Here we have a thread titled "Maker's Mark," and no one has mentioned bourbon. Drink some; it will help make the choice easier (or at least the choice will seem less consequential)!
 
How about, "Kramer?" I'm thinking of changing mine to that, with three little circles.
-M
 
How about, "Kramer?" I'm thinking of changing mine to that, with three little circles.
-M

I wish my last name was as catchy. People twist their tangs and hiss, pronouncing my last name. I am leaning to use acronyms, either AT, or MT, laid out similarly to Bill's.
M
 
Anyway, Marko it is. Still thinking if I need to add Tsourkan and Knives into the logo. Indecisions, indecisions... Another Libra out there? Know what I mean?

On another note, I am using 180mm gyuto I made at home.

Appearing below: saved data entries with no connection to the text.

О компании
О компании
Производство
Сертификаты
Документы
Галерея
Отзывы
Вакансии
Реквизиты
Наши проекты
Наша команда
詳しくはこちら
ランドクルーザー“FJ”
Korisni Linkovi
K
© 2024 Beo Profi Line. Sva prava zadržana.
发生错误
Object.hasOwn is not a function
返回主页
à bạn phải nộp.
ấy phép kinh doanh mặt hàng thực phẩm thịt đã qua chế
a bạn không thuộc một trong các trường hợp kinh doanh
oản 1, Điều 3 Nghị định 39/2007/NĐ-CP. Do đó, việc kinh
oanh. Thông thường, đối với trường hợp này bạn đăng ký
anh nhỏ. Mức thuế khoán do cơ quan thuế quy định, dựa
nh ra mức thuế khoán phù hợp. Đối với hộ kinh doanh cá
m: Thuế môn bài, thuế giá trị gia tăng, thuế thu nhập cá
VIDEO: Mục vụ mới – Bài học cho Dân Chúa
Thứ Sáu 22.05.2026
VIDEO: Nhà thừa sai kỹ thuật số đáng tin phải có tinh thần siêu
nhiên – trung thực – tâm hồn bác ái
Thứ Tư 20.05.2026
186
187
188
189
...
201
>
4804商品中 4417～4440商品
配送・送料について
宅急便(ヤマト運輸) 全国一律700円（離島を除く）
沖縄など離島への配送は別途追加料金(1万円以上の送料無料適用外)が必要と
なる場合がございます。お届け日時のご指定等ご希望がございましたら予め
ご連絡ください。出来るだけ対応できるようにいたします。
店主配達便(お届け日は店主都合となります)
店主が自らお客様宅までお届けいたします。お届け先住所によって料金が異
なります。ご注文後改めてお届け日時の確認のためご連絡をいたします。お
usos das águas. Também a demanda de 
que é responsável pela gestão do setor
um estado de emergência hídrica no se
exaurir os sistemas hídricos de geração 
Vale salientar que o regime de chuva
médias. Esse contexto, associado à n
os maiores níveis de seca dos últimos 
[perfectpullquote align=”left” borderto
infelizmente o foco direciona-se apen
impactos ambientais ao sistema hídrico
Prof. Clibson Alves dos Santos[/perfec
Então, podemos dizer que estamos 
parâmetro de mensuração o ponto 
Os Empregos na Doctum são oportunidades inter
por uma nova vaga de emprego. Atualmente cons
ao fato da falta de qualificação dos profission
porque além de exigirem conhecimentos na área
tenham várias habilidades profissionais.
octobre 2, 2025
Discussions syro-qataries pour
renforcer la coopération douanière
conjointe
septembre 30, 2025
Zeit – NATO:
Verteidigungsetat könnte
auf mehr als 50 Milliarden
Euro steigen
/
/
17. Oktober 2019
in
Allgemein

I am blown away with 52100. It almost feels stainless compared with Japanese clad knives. 52100 sharpness and retention is on par or better.

M
 
On another note, I am using 180mm gyuto I made at home. I am blown away with 52100. It almost feels stainless compared with Japanese clad knives. 52100 sharpness and retention is on par or better.

M
Koff . . koff . . pictures?
 
This one is a keeper. Another one (slightly improved) is on the way.

:)

M

We still want to see your work, whether it's production ready or not. It's kind of like watching your kid's drawings on the fridge as the years go by. The first few aren't great but you still love them. The next thing you know they've grown up and your attending an art gallery preview of their work.

Besides that, by sharing your early work someone might point out something that you've missed that ends up with you making an even better knife.
 
We still want to see your work, whether it's production ready or not. It's kind of like watching your kid's drawings on the fridge as the years go by. The first few aren't great but you still love them. The next thing you know they've grown up and your attending an art gallery preview of their work.

Besides that, by sharing your early work someone might point out something that you've missed that ends up with you making an even better knife.

There was a short pause in my work, as I ordered (and received) some more equipment for heat treating and a thinner steel.

My next knives will be 240mm (255mm tip to heel) gyuto made in two different steels and send to a member on the forum for testing and feedback.

M
 
Get your name translated to japanese and beat kanji yourself into each knife :)
The translation itself may be cool, like "lotus spring in the mist of moonshine" :D:D
 
I tried to do that without much success. As Dr. Naka pointed out, my name is not translatable!